Neither is LDP secretary-general Toshimitsu Motegi, a former foreign minister, who stressed on Tuesday that there is "no relationship" between party and church.
"I would like to warn each and every LDP parliamentarian to be vigilant and cautious about their relationships with organisations that have been pointed out as having social problems," he told reporters.
He did not say if the LDP will launch an internal probe of its lawmakers' links with the religious group, which has been described as a cult in several countries.
Mr Abe's late grandfather Nobusuke Kishi, a former prime minister who led from 1957 to 1960, was said to be close to Unification Church founder and self-proclaimed messiah Moon Sun-myung.
The Japan chapter of the church was established in 1959, and Mr Kishi was photographed several times with Reverend Moon.
The church headquarters was at one point located next to Mr Kishi's residence in Tokyo.
At the time, leftist pro-communist forces were rife in Japan and the LDP had regarded the Unification Church as a kindred spirit with which it shared political ideologies.
However, since the 1980s, social issues have clouded the image of the church, which has been accused of hard-sell tactics that led to more than 30 civil lawsuits.
The National Network of Lawyers Against Spiritual Sales said it has been consulted over financial damages of at least 123.7 billion yen (S$1.26 billion) in the past 35 years ending 2021.
Today, the group claims to have about 600,000 followers in Japan, which reportedly accounts for at least 70 per cent of its donations.
In recent years, the Unification Church has been close to right-leaning members of the LDP - in particular the Seiwakai faction that was led by Mr Abe.
Other politicians who have been connected to the Unification Church include LDP Upper House lawmaker Yoshiyuki Inoue, who told Kyodo News that he was an "informal member but not a religious follower of the church".
Mr Inoue, who was political affairs secretary to Mr Abe from 2006 to 2007, said the group had approved of his legislative policy ideas.
Education Minister Shinsuke Suematsu, who is a member of the Seiwakai, said church members had bought 40,000 yen worth of tickets at his fund-raising parties in 2020 and 2021, though he denied extending any favours.
Reports have also emerged of politicians from opposition parties, such as the Constitutional Democratic Party of Japan, the Nippon Ishin no Kai (Japan Innovation Party) and the Democratic Party for the People, having links to the church.
Experts describe the Unification Church as a "black hole" in Japanese politics, a taboo that few political scientists have done serious research into and one that journalists shy away from discussing publicly.
"Religious groups provide politicians with supporters who never free-ride nor betray," said Dr Sota Kato, a research director at The Tokyo Foundation for Policy Research think-tank.
"Yet the average Japanese voter is sceptical of cult religions.
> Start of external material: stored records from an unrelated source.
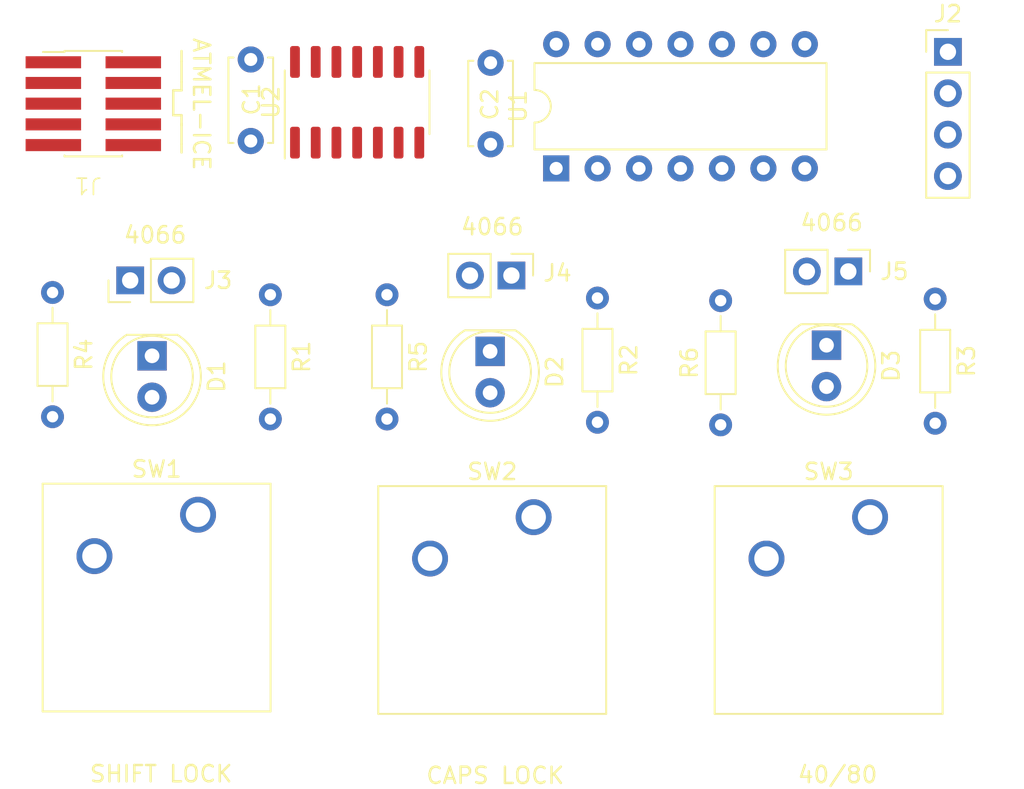
<source format=kicad_pcb>
(kicad_pcb (version 20221018) (generator pcbnew)

  (general
    (thickness 1.6)
  )

  (paper "A4")
  (layers
    (0 "F.Cu" signal)
    (31 "B.Cu" signal)
    (32 "B.Adhes" user "B.Adhesive")
    (33 "F.Adhes" user "F.Adhesive")
    (34 "B.Paste" user)
    (35 "F.Paste" user)
    (36 "B.SilkS" user "B.Silkscreen")
    (37 "F.SilkS" user "F.Silkscreen")
    (38 "B.Mask" user)
    (39 "F.Mask" user)
    (40 "Dwgs.User" user "User.Drawings")
    (41 "Cmts.User" user "User.Comments")
    (42 "Eco1.User" user "User.Eco1")
    (43 "Eco2.User" user "User.Eco2")
    (44 "Edge.Cuts" user)
    (45 "Margin" user)
    (46 "B.CrtYd" user "B.Courtyard")
    (47 "F.CrtYd" user "F.Courtyard")
    (48 "B.Fab" user)
    (49 "F.Fab" user)
    (50 "User.1" user)
    (51 "User.2" user)
    (52 "User.3" user)
    (53 "User.4" user)
    (54 "User.5" user)
    (55 "User.6" user)
    (56 "User.7" user)
    (57 "User.8" user)
    (58 "User.9" user)
  )

  (setup
    (pad_to_mask_clearance 0)
    (pcbplotparams
      (layerselection 0x00010fc_ffffffff)
      (plot_on_all_layers_selection 0x0000000_00000000)
      (disableapertmacros false)
      (usegerberextensions false)
      (usegerberattributes true)
      (usegerberadvancedattributes true)
      (creategerberjobfile true)
      (dashed_line_dash_ratio 12.000000)
      (dashed_line_gap_ratio 3.000000)
      (svgprecision 4)
      (plotframeref false)
      (viasonmask false)
      (mode 1)
      (useauxorigin false)
      (hpglpennumber 1)
      (hpglpenspeed 20)
      (hpglpendiameter 15.000000)
      (dxfpolygonmode true)
      (dxfimperialunits true)
      (dxfusepcbnewfont true)
      (psnegative false)
      (psa4output false)
      (plotreference true)
      (plotvalue true)
      (plotinvisibletext false)
      (sketchpadsonfab false)
      (subtractmaskfromsilk false)
      (outputformat 1)
      (mirror false)
      (drillshape 1)
      (scaleselection 1)
      (outputdirectory "")
    )
  )

  (net 0 "")
  (net 1 "unconnected-(J1-TCK-Pad1)")
  (net 2 "Net-(D1-A)")
  (net 3 "Net-(D2-A)")
  (net 4 "Net-(D3-A)")
  (net 5 "unconnected-(J1-TMS-Pad5)")
  (net 6 "unconnected-(J1-~{SRST}-Pad6)")
  (net 7 "unconnected-(J1-~{TRST}-Pad8)")
  (net 8 "unconnected-(J1-TDI-Pad9)")
  (net 9 "GND")
  (net 10 "unconnected-(U1-Pad10)")
  (net 11 "unconnected-(U1-Pad11)")
  (net 12 "unconnected-(U1-Pad12)")
  (net 13 "VCC")
  (net 14 "EXOUT")
  (net 15 "SLOUT")
  (net 16 "CAPSOUT")
  (net 17 "4080OUT")
  (net 18 "unconnected-(U2-PB3-Pad6)")
  (net 19 "N4080KEY")
  (net 20 "NCAPSKEY")
  (net 21 "NSLKEY")
  (net 22 "UPDI")
  (net 23 "/NSLLED")
  (net 24 "/NCAPSLED")
  (net 25 "/N4080LED")
  (net 26 "Net-(J3-Pin_1)")
  (net 27 "Net-(J3-Pin_2)")
  (net 28 "Net-(J4-Pin_1)")
  (net 29 "Net-(J4-Pin_2)")
  (net 30 "Net-(J5-Pin_1)")
  (net 31 "Net-(J5-Pin_2)")
  (net 32 "unconnected-(J2-Pin_1-Pad1)")
  (net 33 "unconnected-(J2-Pin_2-Pad2)")
  (net 34 "unconnected-(J2-Pin_3-Pad3)")
  (net 35 "unconnected-(J2-Pin_4-Pad4)")

  (footprint "Resistor_THT:R_Axial_DIN0204_L3.6mm_D1.6mm_P7.62mm_Horizontal" (layer "F.Cu") (at 132.65 88.83 -90))

  (footprint "Button_Switch_Keyboard:SW_Cherry_MX_1.00u_PCB" (layer "F.Cu") (at 141.64 102.47))

  (footprint "LED_THT:LED_D5.0mm" (layer "F.Cu") (at 159.59 91.925 -90))

  (footprint "Capacitor_THT:C_Disc_D5.0mm_W2.5mm_P5.00mm" (layer "F.Cu") (at 124.3 79.4 90))

  (footprint "Connector_PinHeader_2.54mm:PinHeader_1x02_P2.54mm_Vertical" (layer "F.Cu") (at 140.275 87.65 -90))

  (footprint "Package_DIP:DIP-14_W7.62mm" (layer "F.Cu") (at 143.02 81.08 90))

  (footprint "Package_SO:SOIC-14_3.9x8.7mm_P1.27mm" (layer "F.Cu") (at 130.82 77.025 90))

  (footprint "Resistor_THT:R_Axial_DIN0204_L3.6mm_D1.6mm_P7.62mm_Horizontal" (layer "F.Cu") (at 166.25 89.09 -90))

  (footprint "Capacitor_THT:C_Disc_D5.0mm_W2.5mm_P5.00mm" (layer "F.Cu") (at 139 79.6 90))

  (footprint "Button_Switch_Keyboard:SW_Cherry_MX_1.00u_PCB" (layer "F.Cu") (at 162.26 102.47))

  (footprint "LED_THT:LED_D5.0mm" (layer "F.Cu") (at 118.25 92.575 -90))

  (footprint "Button_Switch_Keyboard:SW_Cherry_MX_1.00u_PCB" (layer "F.Cu") (at 121.07 102.32))

  (footprint "Connector_PinHeader_2.54mm:PinHeader_1x04_P2.54mm_Vertical" (layer "F.Cu") (at 167.03 73.93))

  (footprint "Resistor_THT:R_Axial_DIN0204_L3.6mm_D1.6mm_P7.62mm_Horizontal" (layer "F.Cu") (at 125.5 88.83 -90))

  (footprint "Resistor_THT:R_Axial_DIN0204_L3.6mm_D1.6mm_P7.62mm_Horizontal" (layer "F.Cu") (at 112.15 88.69 -90))

  (footprint "Resistor_THT:R_Axial_DIN0204_L3.6mm_D1.6mm_P7.62mm_Horizontal" (layer "F.Cu") (at 145.55 89.03 -90))

  (footprint "Connector_PinHeader_2.54mm:PinHeader_1x02_P2.54mm_Vertical" (layer "F.Cu") (at 116.91 87.95 90))

  (footprint "stevekey:PinHeader_2x05_P1.27mm_Shrouded_Vertical_SMD_Handsolder" (layer "F.Cu") (at 114.723 77.056 180))

  (footprint "LED_THT:LED_D5.0mm" (layer "F.Cu") (at 138.97 92.3 -90))

  (footprint "Connector_PinHeader_2.54mm:PinHeader_1x02_P2.54mm_Vertical" (layer "F.Cu") (at 160.925 87.4 -90))

  (footprint "Resistor_THT:R_Axial_DIN0204_L3.6mm_D1.6mm_P7.62mm_Horizontal" (layer "F.Cu") (at 153.1 96.81 90))

  (gr_text "SHIFT LOCK" (at 114.35 118.8) (layer "F.SilkS") (tstamp 2ac2a0cb-6c77-48c4-83c1-8bf16725a1d9)
    (effects (font (size 1 1) (thickness 0.15)) (justify left bottom))
  )
  (gr_text "4066" (at 157.9 85) (layer "F.SilkS") (tstamp 2dbdbe72-7ee6-4d4d-b677-9f6a07efb38b)
    (effects (font (size 1 1) (thickness 0.15)) (justify left bottom))
  )
  (gr_text "40/80" (at 157.74 118.85) (layer "F.SilkS") (tstamp 742ef040-8fbb-46d3-b3a5-a004c06d9515)
    (effects (font (size 1 1) (thickness 0.15)) (justify left bottom))
  )
  (gr_text "4066" (at 137.1 85.25) (layer "F.SilkS") (tstamp 91aae46c-055c-4e49-9879-2449964a9b90)
    (effects (font (size 1 1) (thickness 0.15)) (justify left bottom))
  )
  (gr_text "4066" (at 116.435 85.75) (layer "F.SilkS") (tstamp c30e2248-26bf-4d41-8fbb-57d5154583df)
    (effects (font (size 1 1) (thickness 0.15)) (justify left bottom))
  )
  (gr_text "CAPS LOCK" (at 134.97 118.9) (layer "F.SilkS") (tstamp e37067ed-c498-427a-b4f2-036f837d955f)
    (effects (font (size 1 1) (thickness 0.15)) (justify left bottom))
  )

)

</source>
Politicians want to keep relations with religions under the table... while religious groups disguise themselves as political groups," he added.
He pointed to how the Japanese arm of the International Federation For Victory Over Communism, which is supporting the LDP's push for constitutional revision, is connected to the Unification Church.
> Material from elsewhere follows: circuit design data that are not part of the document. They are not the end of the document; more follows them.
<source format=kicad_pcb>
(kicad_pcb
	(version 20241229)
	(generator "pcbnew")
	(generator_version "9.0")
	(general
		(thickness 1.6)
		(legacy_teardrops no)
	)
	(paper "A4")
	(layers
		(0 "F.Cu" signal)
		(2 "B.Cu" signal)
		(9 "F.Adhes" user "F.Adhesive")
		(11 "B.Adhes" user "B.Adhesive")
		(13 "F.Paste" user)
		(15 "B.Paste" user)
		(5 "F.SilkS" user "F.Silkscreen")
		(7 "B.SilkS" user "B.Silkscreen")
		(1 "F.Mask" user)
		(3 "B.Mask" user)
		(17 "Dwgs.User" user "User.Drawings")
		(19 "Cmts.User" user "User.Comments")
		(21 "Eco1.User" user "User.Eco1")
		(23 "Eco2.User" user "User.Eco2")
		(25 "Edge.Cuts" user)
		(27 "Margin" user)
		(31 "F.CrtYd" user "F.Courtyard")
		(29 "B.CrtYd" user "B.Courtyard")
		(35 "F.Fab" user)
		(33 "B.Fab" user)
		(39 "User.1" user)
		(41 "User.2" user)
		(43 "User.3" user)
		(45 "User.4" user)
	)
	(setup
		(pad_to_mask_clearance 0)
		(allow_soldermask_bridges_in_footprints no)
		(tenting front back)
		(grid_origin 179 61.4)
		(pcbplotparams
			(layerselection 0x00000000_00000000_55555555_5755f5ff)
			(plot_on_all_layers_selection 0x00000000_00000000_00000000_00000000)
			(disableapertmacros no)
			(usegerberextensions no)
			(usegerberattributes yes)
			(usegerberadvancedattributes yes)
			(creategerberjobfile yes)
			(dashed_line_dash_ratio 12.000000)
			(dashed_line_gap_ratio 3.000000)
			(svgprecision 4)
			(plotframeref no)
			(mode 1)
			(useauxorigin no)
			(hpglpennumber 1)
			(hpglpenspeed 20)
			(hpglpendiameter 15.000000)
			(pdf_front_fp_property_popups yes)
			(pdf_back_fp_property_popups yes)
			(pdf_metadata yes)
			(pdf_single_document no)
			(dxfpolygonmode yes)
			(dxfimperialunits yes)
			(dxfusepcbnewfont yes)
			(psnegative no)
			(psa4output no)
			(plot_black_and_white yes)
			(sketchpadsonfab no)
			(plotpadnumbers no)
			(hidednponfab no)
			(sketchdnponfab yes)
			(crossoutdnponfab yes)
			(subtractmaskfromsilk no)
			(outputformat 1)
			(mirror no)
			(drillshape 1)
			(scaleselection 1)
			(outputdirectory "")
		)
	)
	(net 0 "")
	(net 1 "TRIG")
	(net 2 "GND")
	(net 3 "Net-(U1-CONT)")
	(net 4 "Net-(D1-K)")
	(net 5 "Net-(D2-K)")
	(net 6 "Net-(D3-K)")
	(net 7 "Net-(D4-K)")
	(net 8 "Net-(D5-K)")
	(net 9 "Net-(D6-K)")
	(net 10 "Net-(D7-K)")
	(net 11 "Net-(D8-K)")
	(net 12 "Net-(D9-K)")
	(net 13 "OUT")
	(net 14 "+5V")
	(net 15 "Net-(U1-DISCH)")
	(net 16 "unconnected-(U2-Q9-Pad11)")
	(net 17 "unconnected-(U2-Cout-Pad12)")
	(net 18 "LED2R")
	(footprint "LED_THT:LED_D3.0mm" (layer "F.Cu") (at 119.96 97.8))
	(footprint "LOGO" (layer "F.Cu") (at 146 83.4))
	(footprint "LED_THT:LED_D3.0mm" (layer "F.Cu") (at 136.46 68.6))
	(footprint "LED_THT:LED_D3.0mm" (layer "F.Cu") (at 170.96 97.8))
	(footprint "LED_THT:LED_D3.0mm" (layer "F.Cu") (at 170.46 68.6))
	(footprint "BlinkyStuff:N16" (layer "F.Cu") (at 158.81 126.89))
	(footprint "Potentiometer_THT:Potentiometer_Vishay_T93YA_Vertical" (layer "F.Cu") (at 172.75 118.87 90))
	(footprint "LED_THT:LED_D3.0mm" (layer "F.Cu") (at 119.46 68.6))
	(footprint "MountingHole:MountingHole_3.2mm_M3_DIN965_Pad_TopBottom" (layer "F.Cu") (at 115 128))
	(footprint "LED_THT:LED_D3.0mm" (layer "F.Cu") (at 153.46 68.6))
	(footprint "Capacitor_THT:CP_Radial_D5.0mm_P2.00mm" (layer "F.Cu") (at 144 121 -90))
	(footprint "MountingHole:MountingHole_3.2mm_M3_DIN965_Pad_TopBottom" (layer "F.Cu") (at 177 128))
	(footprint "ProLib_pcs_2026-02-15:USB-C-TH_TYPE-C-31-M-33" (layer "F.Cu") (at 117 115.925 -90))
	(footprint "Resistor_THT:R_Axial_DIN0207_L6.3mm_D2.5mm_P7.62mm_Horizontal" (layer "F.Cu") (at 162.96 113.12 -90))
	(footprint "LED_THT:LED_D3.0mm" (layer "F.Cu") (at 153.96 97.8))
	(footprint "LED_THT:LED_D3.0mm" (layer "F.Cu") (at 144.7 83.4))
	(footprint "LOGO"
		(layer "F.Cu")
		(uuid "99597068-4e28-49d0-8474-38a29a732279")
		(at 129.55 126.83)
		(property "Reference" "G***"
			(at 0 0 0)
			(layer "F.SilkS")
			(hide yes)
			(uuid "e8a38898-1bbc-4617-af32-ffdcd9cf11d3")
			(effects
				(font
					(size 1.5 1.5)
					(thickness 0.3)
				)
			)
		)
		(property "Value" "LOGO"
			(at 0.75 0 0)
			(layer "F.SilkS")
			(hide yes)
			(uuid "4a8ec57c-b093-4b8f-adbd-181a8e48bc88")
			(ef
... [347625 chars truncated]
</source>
Reverend Tomihiro Tanaka, who leads the church's Japan branch, said this month: "No money has moved from the LDP to this entity, or from this entity to the LDP."
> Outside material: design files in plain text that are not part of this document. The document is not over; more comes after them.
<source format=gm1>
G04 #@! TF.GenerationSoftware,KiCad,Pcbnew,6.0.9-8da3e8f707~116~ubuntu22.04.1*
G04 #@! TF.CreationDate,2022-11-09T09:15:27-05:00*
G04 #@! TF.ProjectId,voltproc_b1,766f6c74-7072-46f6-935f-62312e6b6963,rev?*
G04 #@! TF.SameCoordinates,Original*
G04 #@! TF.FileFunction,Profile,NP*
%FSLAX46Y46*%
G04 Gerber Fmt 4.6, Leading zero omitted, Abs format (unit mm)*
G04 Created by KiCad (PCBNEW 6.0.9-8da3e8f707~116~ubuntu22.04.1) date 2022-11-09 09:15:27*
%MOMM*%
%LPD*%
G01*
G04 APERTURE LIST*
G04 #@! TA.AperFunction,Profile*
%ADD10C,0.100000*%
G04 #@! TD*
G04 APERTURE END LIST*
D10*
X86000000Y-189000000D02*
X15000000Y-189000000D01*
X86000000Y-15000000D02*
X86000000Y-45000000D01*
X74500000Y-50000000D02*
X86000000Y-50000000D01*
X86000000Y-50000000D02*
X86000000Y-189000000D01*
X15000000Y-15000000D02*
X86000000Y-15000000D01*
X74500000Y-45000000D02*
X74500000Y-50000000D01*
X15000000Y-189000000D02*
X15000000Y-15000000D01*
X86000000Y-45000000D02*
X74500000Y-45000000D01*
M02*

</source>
Yet political scientist Mikitaka Masuyama of the Tokyo-based National Graduate Institute for Policy Studies told The Straits Times that volunteer work, unlike political donations that must be reported by law, are not regulated.
This appears to have given rise to a quid pro quo, he said, with well-known politicians giving the Unification Church some form of legitimacy through event appearances that, in turn, can be seen as endorsements of the church that may help to attract new followers.
Dr Toru Yoshida, a political professor at Doshisha University in Kyoto, said the growing number of independent, unaffiliated voters is one reason behind the increasing reliance of politicians on organisations and associations to "mobilise money and votes".
He said that how close the LDP is to the Unification Church "stays an open question", though he noted that the church has "become a time bomb".